Thoughts on Domain Modeling

What Is Domain Modeling?

A domain model is a suite of coordinated abstractions for formal description of the environment, requirements, functions, architecture, and operating constraints of computer systems in a particular application domain. Domain modeling is the act of constructing and improving a domain model.

The fundamental assumption behind domain modeling is that application domains that seem different to users and to other branches of engineering may be inherently different from the perspective of computer science as well. There is no set of computing abstractions that is equally good for all of them.

What Is the Value of Domain Modeling?

Essentially all disciplined techniques for engineering software, from requirements elicitation and validation to code testing and maintenance, either require or benefit from the formal descriptions enumerated above. Yet these formal descriptions are notoriously difficult to produce for real systems. Because they are so difficult to produce, they are often missing or trivialized, which undermines all other engineering efforts.

The purpose of domain modeling is to make formal description tractable and routine rather than overwhelming and unpredictable. It achieves this by providing templates, examples, or languages that can be adapted or used to describe a family of similar systems. Whatever form the domain model takes, it must embody good decisions about how to describe the domain, so that the result is concise, comprehensible, and useful for many purposes.

Once there is an accepted model of a domain, there is a possibility of incremental, communal improvement in all aspects of software development (not to mention further improvement in the model). The effect of an accepted domain model on architecture and implementation is particularly striking, because computer scientists have proven so good at taking computational abstractions and making them efficiently executable.

Because of their success, domains with well-established models tend to enjoy reusable architectures, reusable components, and a great deal of automated code generation.
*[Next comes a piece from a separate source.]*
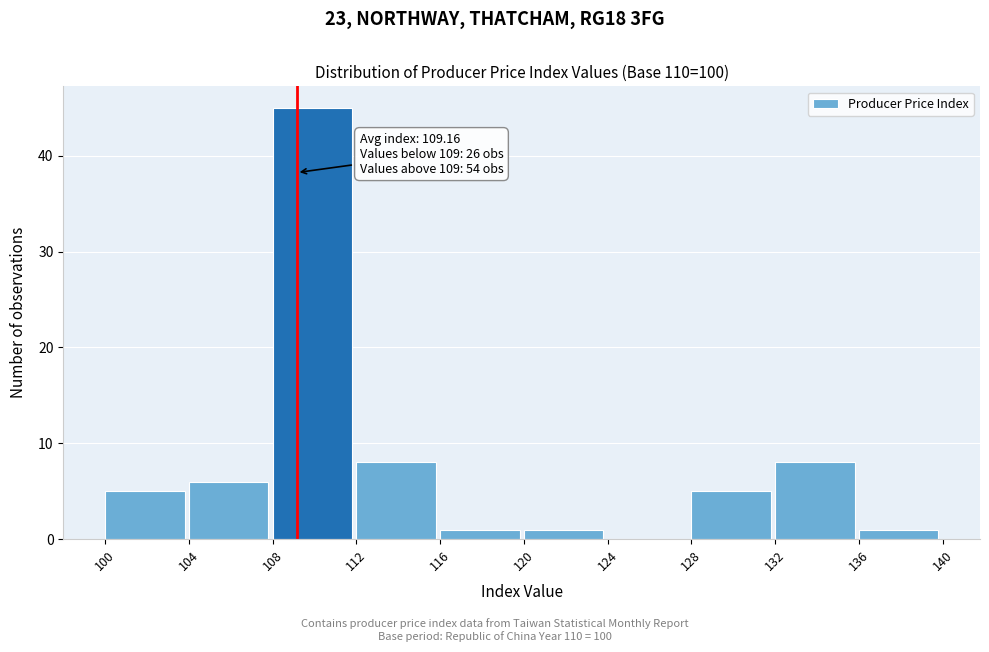

Which range on the x-axis has the tallest bar?

108 to 112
The oldest examples of such domains are those of compilers and databases.

How Are We Doing on Domain Modeling?

For application domains that attract the interest and participation of individuals, some progress (at least at the architectural level, if not at the level of requirements) seems inevitable. People need a common architectural model so that they can pool their development efforts. Open-source projects provide communities in which incremental improvements can accrue. And of course, the correctness of such systems is not usually a critical issue.
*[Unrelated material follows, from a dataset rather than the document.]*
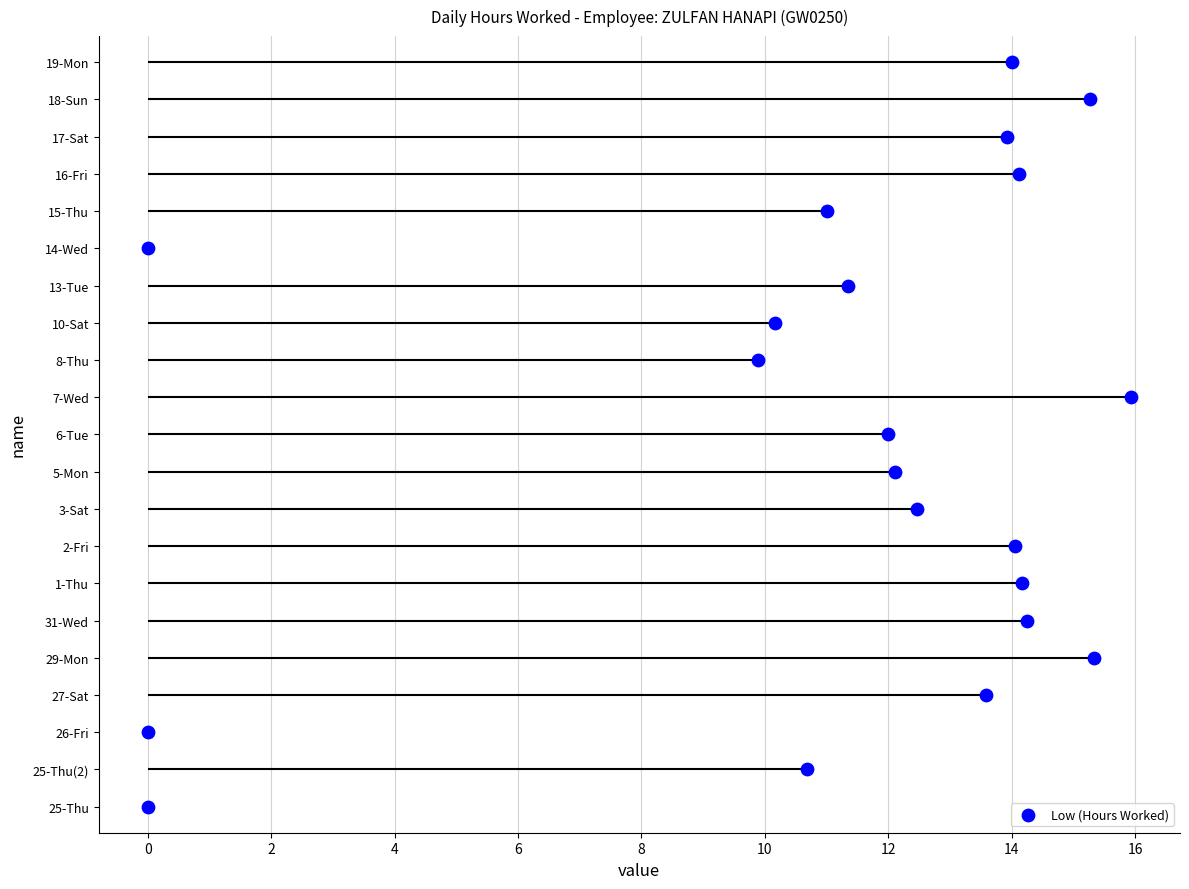

What is the ratio of the value at 14 to the value at 12?

1.2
Currently, Web services are attracting the right kind of attention, and are well on their way to having excellent domain models.

For other complex application domains upon which large industries are based, such as those in medical technology, transportation, financial services, telecommunications, and manufacturing, there is more cause for concern. Little progress is visible. There is a danger that no one will do the right kind of work, no matter how badly it might be needed.
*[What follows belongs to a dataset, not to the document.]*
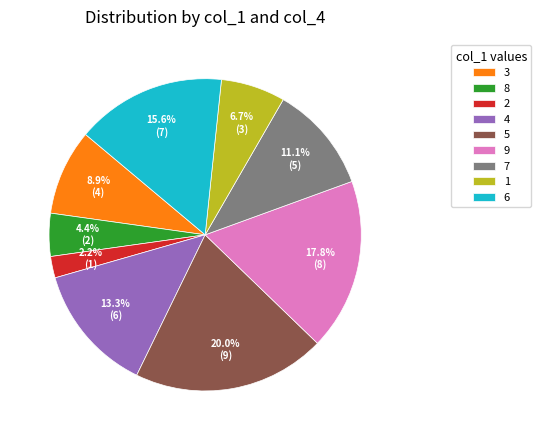

What is the smallest slice in the pie chart?

2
Researchers in computer science tend not to do domain modeling because they lack steady funding dedicated to a particular domain, because they lack conduits to domain experts, and because they lack interest in it.

A "practitioner" is a person whose job it is to produce real computer systems in support of industry, within the constraints of schedules and budgets. Currently, experts in an application domain are almost always practitioners.

Practitioners do not and can not work on domain modeling, for many reasons:

By now, the problem should be clear--if neither researchers nor practitioners do domain modeling, who will?

What Is Needed to Produce More and Better Domain Models?

The solution seems equally clear: researchers should be doing domain modeling. They have the time, the expertise in formal methods, and the inclination to think in abstract terms.

To facilitate this, it is important to eliminate the obvious obstacles. Researchers need steady domain-specific funding, and frequent contact with practitioners, from whom they can get both domain expertise and feedback. Researchers must have the opportunity to become domain experts.

Researchers in industrial laboratories have always had these advantages. However, recent years have seen a very dramatic drop in the number and size of industrial laboratories doing research in computing, at least in the U.S. This drop makes it all the more important to increase the quantity and quality of collaborations between academic research and industry.

The final obstacle is that researchers may not be very interested in domain modeling. This is because certain aspects of the research culture prevent intellectually stimulating discourse. Fortunately, these aspects are malleable, so that change is feasible, if not necessarily easy.

For researchers to make progress on the modeling of some domain, they need an intellectual community and appropriate standards for evaluation of contributions. Intellectual communities would be organized around domain-specific workshops and conferences. Appropriate standards would reward progress on representing ever-bigger pieces of the domain, or on representing the same pieces of the domain better, or on comparing different representations to see which is better. They would not reward covering old ground with new notation, if it makes no contribution to understanding the domain.

These needs are in some opposition to the current technology-oriented organization of communities within computer science. The technology orientation has its own motivations, so we must find a way to balance the two orientations. Certainly there is benefit for everyone in bridging the gulfs between technologies, and domain modeling might provide an appropriate focus for doing so.